• TASK DIRECTIONS:
The response must contain every line from the records below that has "game".
BEGIN
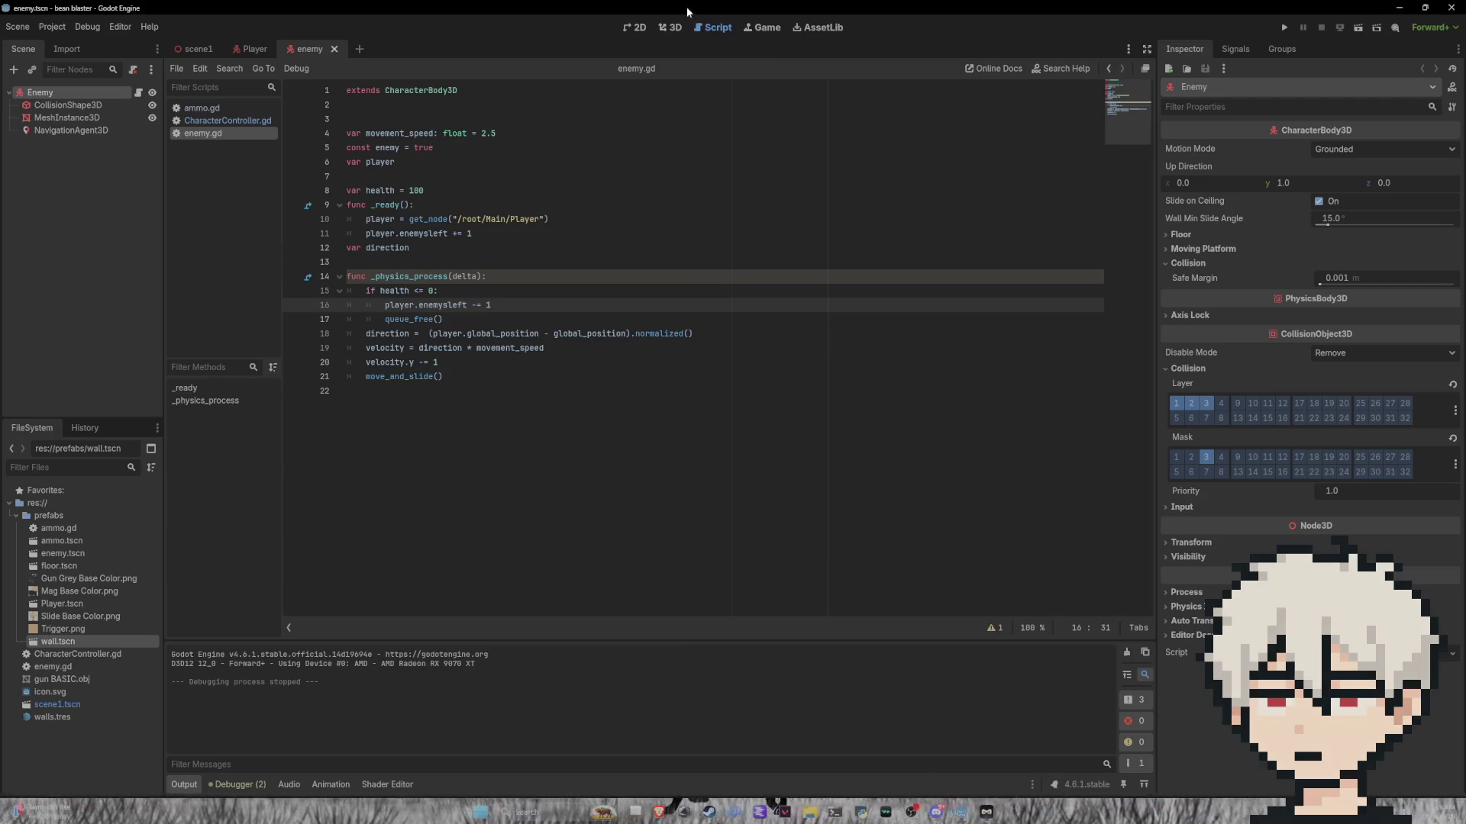
left_click(666, 31)
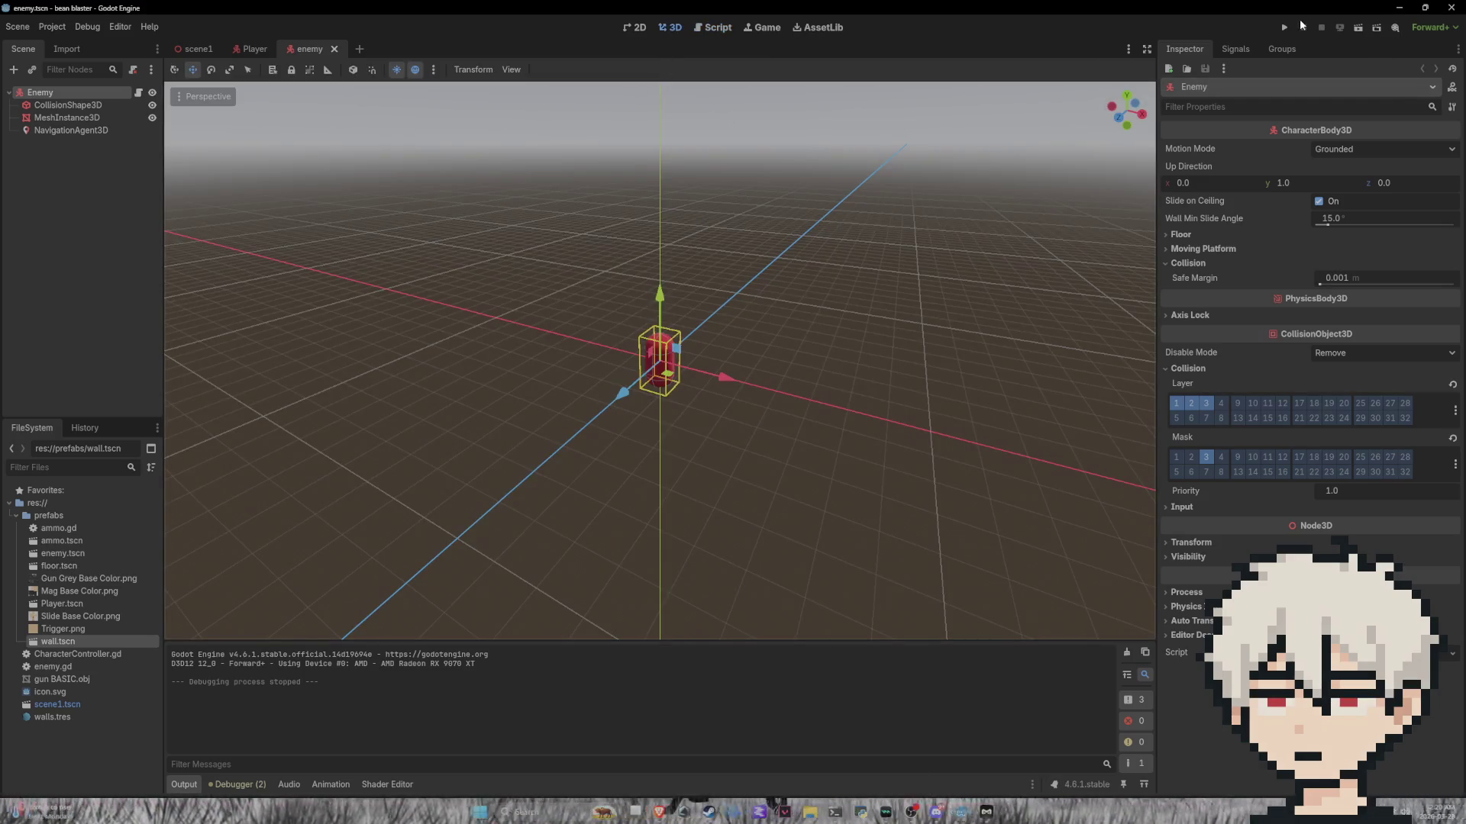
Step: Change CharacterController.gd so enemysleft starts at '= 0', save, and rerun the game
left_click(1286, 29)
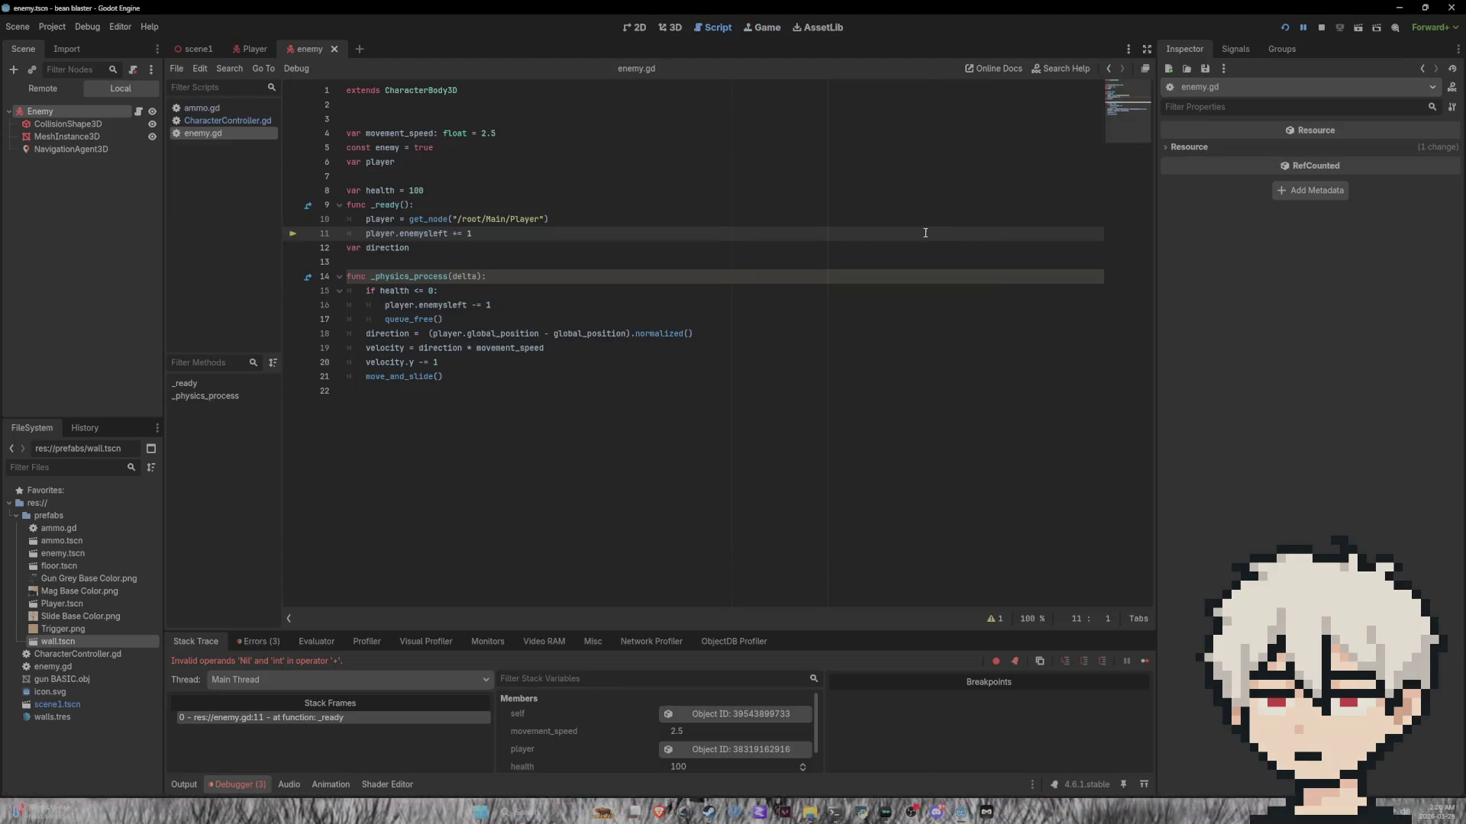
left_click(435, 171)
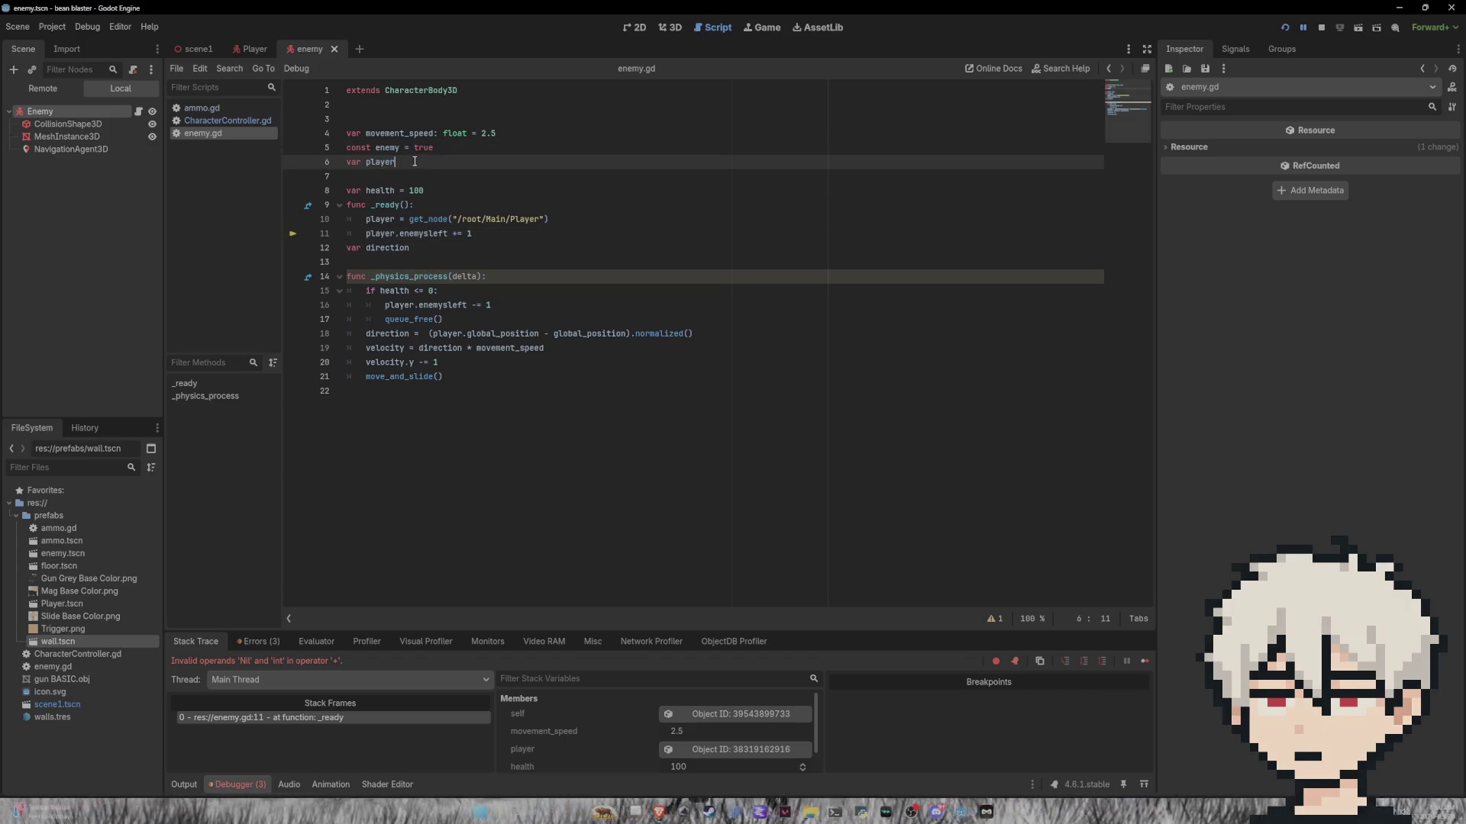
left_click(225, 121)
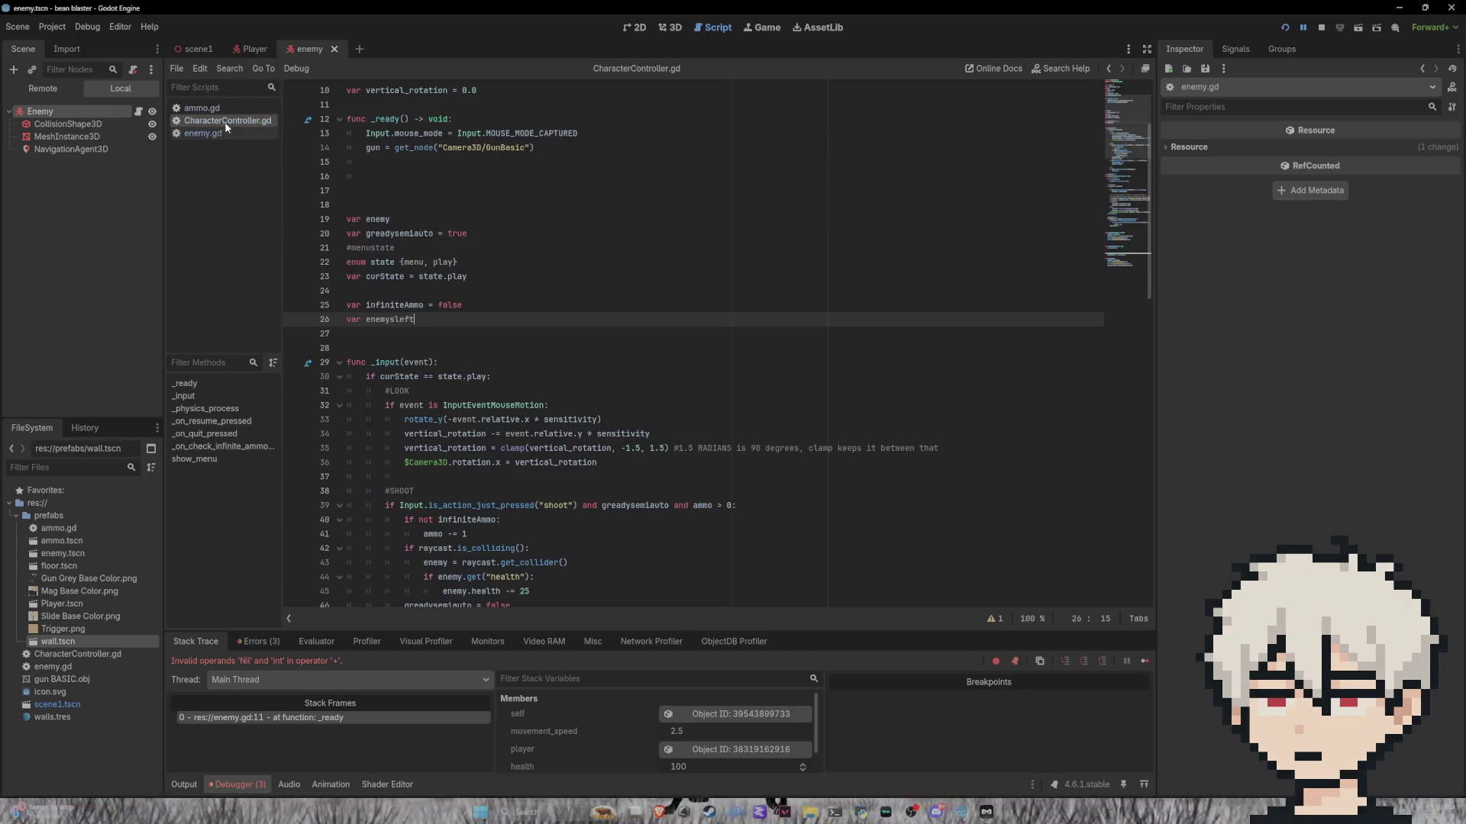
type("= 0")
key("ctrl+s")
left_click(1284, 27)
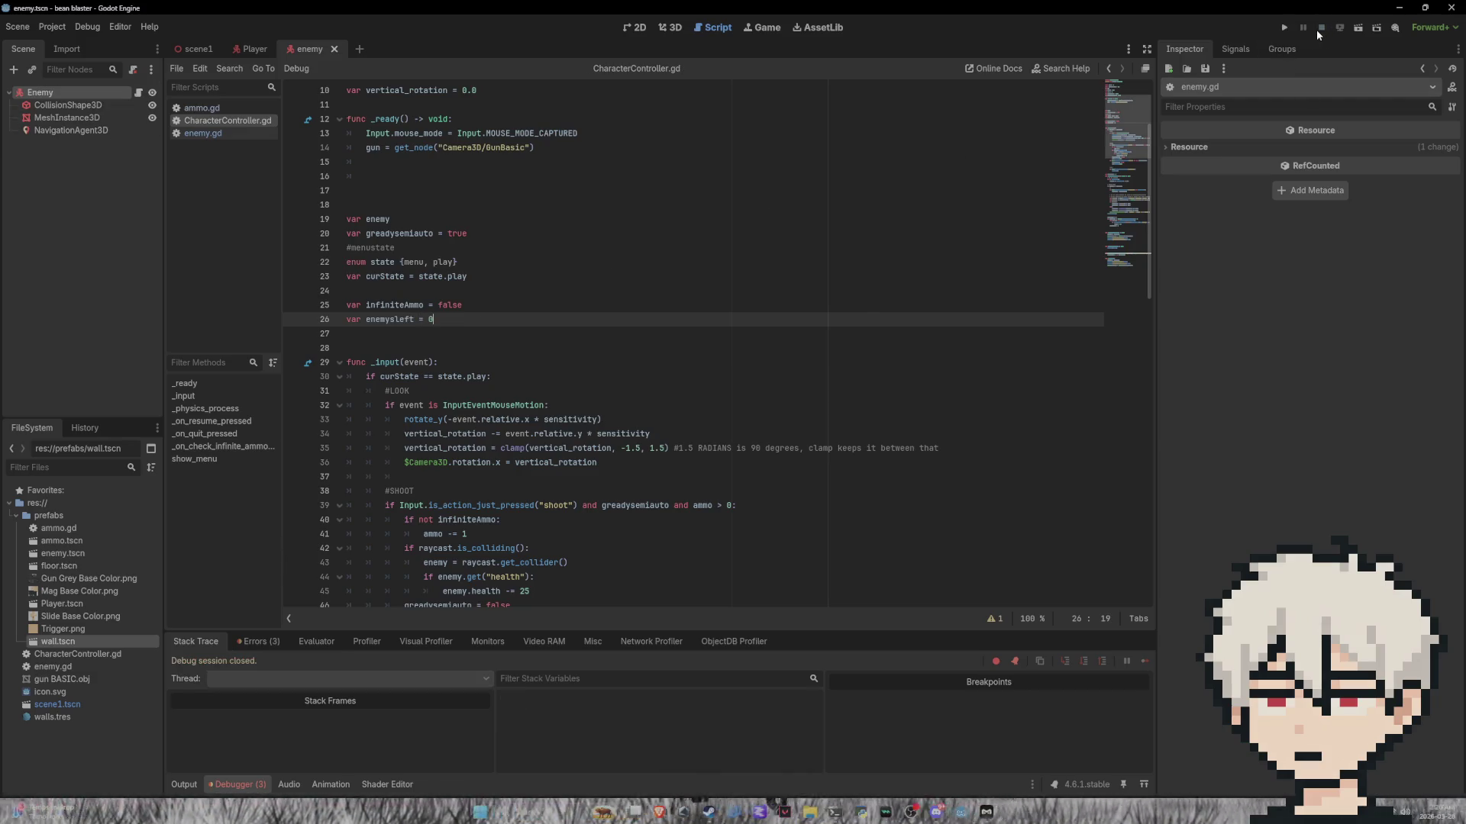
right_click(657, 321)
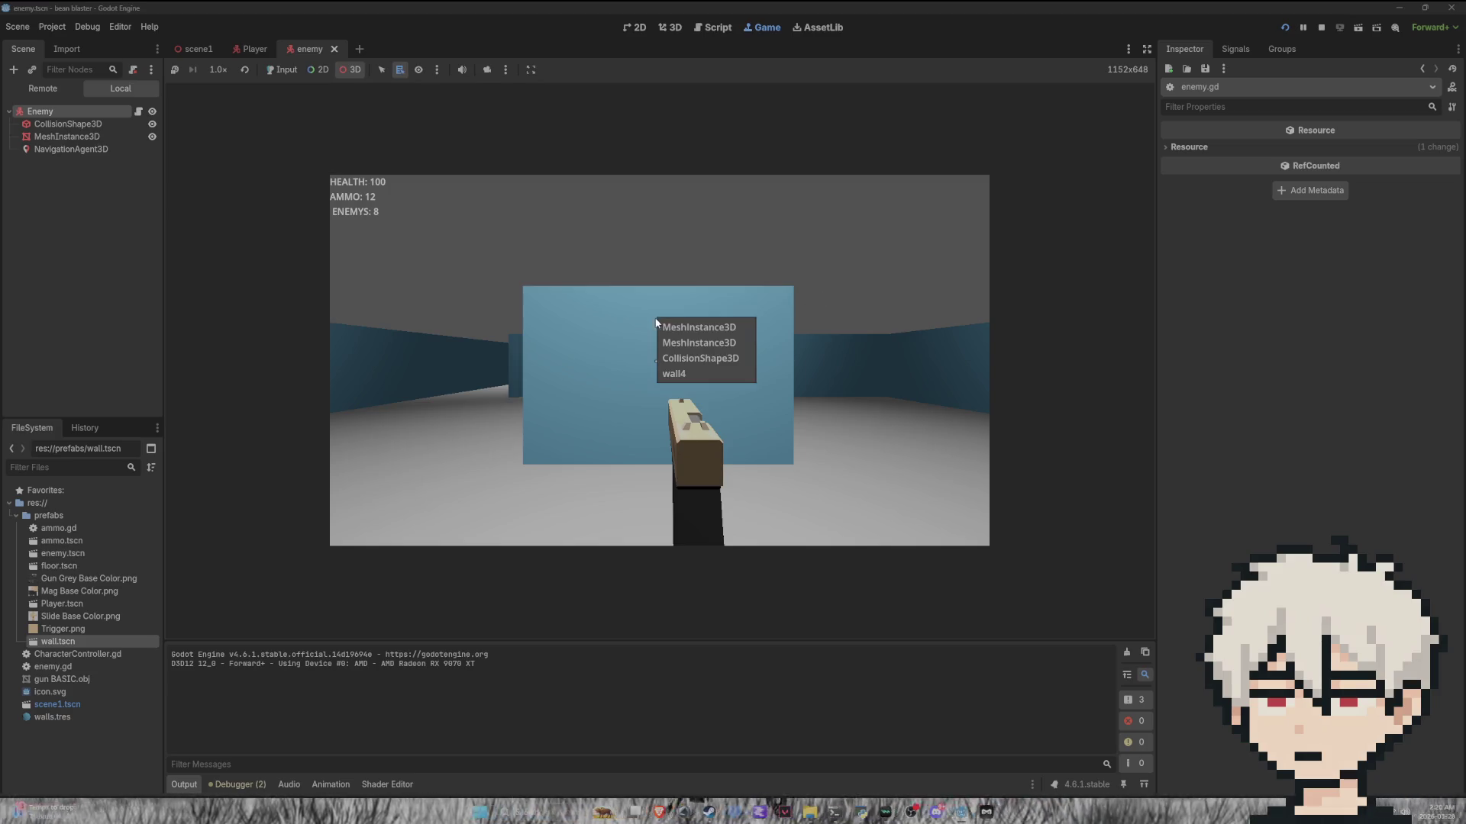
Step: Let the running game take input and shoot the first red enemies
left_click(575, 229)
END
• ANSWER SPACE:
Step: Change CharacterController.gd so enemysleft starts at '= 0', save, and rerun the game
Step: Let the running game take input and shoot the first red enemies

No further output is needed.